* _Problem to work on_
Change every occurrence of "chart" to "graph" in all of the items below, leaving everything else unchanged.

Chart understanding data
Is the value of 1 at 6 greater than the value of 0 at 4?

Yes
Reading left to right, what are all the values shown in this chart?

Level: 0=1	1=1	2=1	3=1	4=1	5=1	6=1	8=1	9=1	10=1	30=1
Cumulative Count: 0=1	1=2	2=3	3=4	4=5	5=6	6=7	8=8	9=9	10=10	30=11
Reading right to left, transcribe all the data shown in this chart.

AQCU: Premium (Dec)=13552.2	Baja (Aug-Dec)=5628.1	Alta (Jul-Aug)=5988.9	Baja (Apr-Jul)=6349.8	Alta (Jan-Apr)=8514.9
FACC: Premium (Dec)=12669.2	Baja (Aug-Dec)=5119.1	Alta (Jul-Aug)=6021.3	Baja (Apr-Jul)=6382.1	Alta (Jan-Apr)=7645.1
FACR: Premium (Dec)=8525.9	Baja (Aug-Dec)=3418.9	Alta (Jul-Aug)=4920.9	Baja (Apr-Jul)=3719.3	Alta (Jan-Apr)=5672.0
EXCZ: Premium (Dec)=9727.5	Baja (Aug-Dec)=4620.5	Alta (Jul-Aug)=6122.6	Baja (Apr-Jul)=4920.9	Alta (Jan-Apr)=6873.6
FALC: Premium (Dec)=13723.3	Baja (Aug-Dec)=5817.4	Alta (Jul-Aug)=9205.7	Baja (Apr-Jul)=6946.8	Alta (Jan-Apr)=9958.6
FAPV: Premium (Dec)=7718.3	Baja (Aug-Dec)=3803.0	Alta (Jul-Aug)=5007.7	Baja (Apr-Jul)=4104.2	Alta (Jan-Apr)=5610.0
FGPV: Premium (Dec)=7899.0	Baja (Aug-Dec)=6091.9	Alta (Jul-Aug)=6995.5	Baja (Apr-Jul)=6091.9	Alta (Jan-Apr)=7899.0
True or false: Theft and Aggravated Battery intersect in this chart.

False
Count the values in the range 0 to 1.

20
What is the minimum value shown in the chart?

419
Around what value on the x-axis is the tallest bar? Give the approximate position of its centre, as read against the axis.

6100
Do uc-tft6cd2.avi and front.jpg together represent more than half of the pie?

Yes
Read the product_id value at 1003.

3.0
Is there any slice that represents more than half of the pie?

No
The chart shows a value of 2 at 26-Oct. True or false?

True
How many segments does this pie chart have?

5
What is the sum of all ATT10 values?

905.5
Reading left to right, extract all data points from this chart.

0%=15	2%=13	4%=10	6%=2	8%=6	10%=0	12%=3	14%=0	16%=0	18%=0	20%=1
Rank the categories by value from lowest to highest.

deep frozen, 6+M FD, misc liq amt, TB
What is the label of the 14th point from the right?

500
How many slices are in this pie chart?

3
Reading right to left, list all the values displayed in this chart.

* _Response box_
Is the value of 1 at 6 greater than the value of 0 at 4?

Yes
Reading left to right, what are all the values shown in this graph?

Level: 0=1	1=1	2=1	3=1	4=1	5=1	6=1	8=1	9=1	10=1	30=1
Cumulative Count: 0=1	1=2	2=3	3=4	4=5	5=6	6=7	8=8	9=9	10=10	30=11
Reading right to left, transcribe all the data shown in this graph.

AQCU: Premium (Dec)=13552.2	Baja (Aug-Dec)=5628.1	Alta (Jul-Aug)=5988.9	Baja (Apr-Jul)=6349.8	Alta (Jan-Apr)=8514.9
FACC: Premium (Dec)=12669.2	Baja (Aug-Dec)=5119.1	Alta (Jul-Aug)=6021.3	Baja (Apr-Jul)=6382.1	Alta (Jan-Apr)=7645.1
FACR: Premium (Dec)=8525.9	Baja (Aug-Dec)=3418.9	Alta (Jul-Aug)=4920.9	Baja (Apr-Jul)=3719.3	Alta (Jan-Apr)=5672.0
EXCZ: Premium (Dec)=9727.5	Baja (Aug-Dec)=4620.5	Alta (Jul-Aug)=6122.6	Baja (Apr-Jul)=4920.9	Alta (Jan-Apr)=6873.6
FALC: Premium (Dec)=13723.3	Baja (Aug-Dec)=5817.4	Alta (Jul-Aug)=9205.7	Baja (Apr-Jul)=6946.8	Alta (Jan-Apr)=9958.6
FAPV: Premium (Dec)=7718.3	Baja (Aug-Dec)=3803.0	Alta (Jul-Aug)=5007.7	Baja (Apr-Jul)=4104.2	Alta (Jan-Apr)=5610.0
FGPV: Premium (Dec)=7899.0	Baja (Aug-Dec)=6091.9	Alta (Jul-Aug)=6995.5	Baja (Apr-Jul)=6091.9	Alta (Jan-Apr)=7899.0
True or false: Theft and Aggravated Battery intersect in this graph.

False
Count the values in the range 0 to 1.

20
What is the minimum value shown in the graph?

419
Around what value on the x-axis is the tallest bar? Give the approximate position of its centre, as read against the axis.

6100
Do uc-tft6cd2.avi and front.jpg together represent more than half of the pie?

Yes
Read the product_id value at 1003.

3.0
Is there any slice that represents more than half of the pie?

No
The graph shows a value of 2 at 26-Oct. True or false?

True
How many segments does this pie graph have?

5
What is the sum of all ATT10 values?

905.5
Reading left to right, extract all data points from this graph.

0%=15	2%=13	4%=10	6%=2	8%=6	10%=0	12%=3	14%=0	16%=0	18%=0	20%=1
Rank the categories by value from lowest to highest.

deep frozen, 6+M FD, misc liq amt, TB
What is the label of the 14th point from the right?

500
How many slices are in this pie graph?

3
Reading right to left, list all the values displayed in this graph.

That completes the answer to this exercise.